The ongoing absence of a new contract to replace the one that expired at the end 2018 created uncertainty for Canadian and US Midwest shippers, as reflected by a 19-day series of strike last summer as well as the most recent action, reports IHS Media.
Federal arbitration of a new multiyear contract - if not stymied by a threatened union lawsuit - would help Canada's second-largest port shield itself from growing competition from eastern US and Canadian ports and begin to repair its damaged reputation with shippers.
'This new turning point lets the Port of Montreal regain stability and the capability to fulfil its strategic role as a public service without long-term interruptions,' Martin Imbleau, president and CEO at the Montreal Port Authority (MPA) said in a statement.
The port said it will take several days to restore normal cargo flow through the port as marine terminal operators handle 10 vessels, accounting for nearly 20,000 TEU, over the coming days. Shippers should expect delays in the coming weeks, the MPA said.

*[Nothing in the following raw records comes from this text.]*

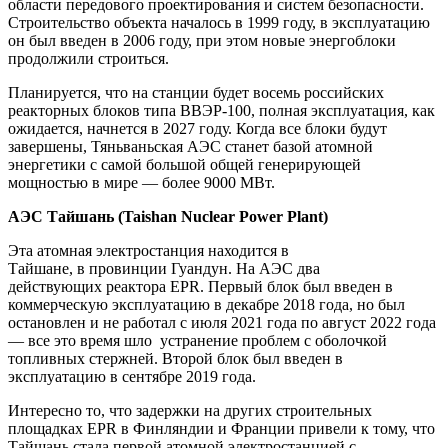
области передового проектирования и систем безопасности.
Строительство объекта началось в 1999 году, в эксплуатацию
он был введен в 2006 году, при этом новые энергоблоки
продолжили строиться.
Планируется, что на станции будет восемь российских
реакторных блоков типа ВВЭР-100, полная эксплуатация, как
ожидается, начнется в 2027 году. Когда все блоки будут
завершены, Тяньваньская АЭС станет базой атомной
энергетики с самой большой общей генерирующей
мощностью в мире — более 9000 МВт.
АЭС Тайшань (Taishan Nuclear Power Plant)
Эта атомная электростанция находится в
Тайшане, в провинции Гуандун. На АЭС два
действующих реактора EPR. Первый блок был введен в
коммерческую эксплуатацию в декабре 2018 года, но был
остановлен и не работал с июля 2021 года по август 2022 года
— все это время шло
устранение проблем с оболочкой
топливных стержней. Второй блок был введен в
эксплуатацию в сентябре 2019 года.
Интересно то, что задержки на других строительных
площадках EPR в Финляндии и Франции привели к тому, что
Тайшань стала первой атомной электростанцией с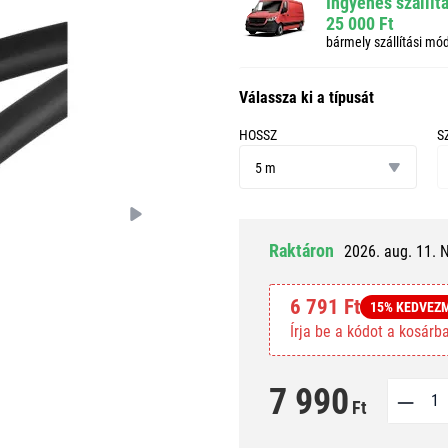
Ingyenes szállít
25 000 Ft
bármely szállítási mó
Válassza ki a típusát
HOSSZ
S
hossz
sz
5 m
Raktáron
2026. aug. 11. 
6 791 Ft
15% KEDVEZ
Írja be a kódot a kosár
7 990
Ft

But the reputational impact to Montreal will take longer to fix. Major shippers were following the developments closely, and in justifying its move on April 10 to cut overtime and weekend shifts, the Maritime Employers Association said tonnage at the port in March fell 10 per cent year over year due to diversions.
The back-to-work legislation was a defeat for labour which sought higher pay, more flexible work schedules, and greater control of hiring. Arguing that the back-to-work legislation violates its constitutional right to a fair bargaining process, the Canadian Union of Public Employees (CUPE) said it would challenge the law in court.
In a statement, Labour Minister Filomena Tassi said a mediator would be named in the coming days to bring both sides to the table, and that the current law doesn't allow any work stoppages.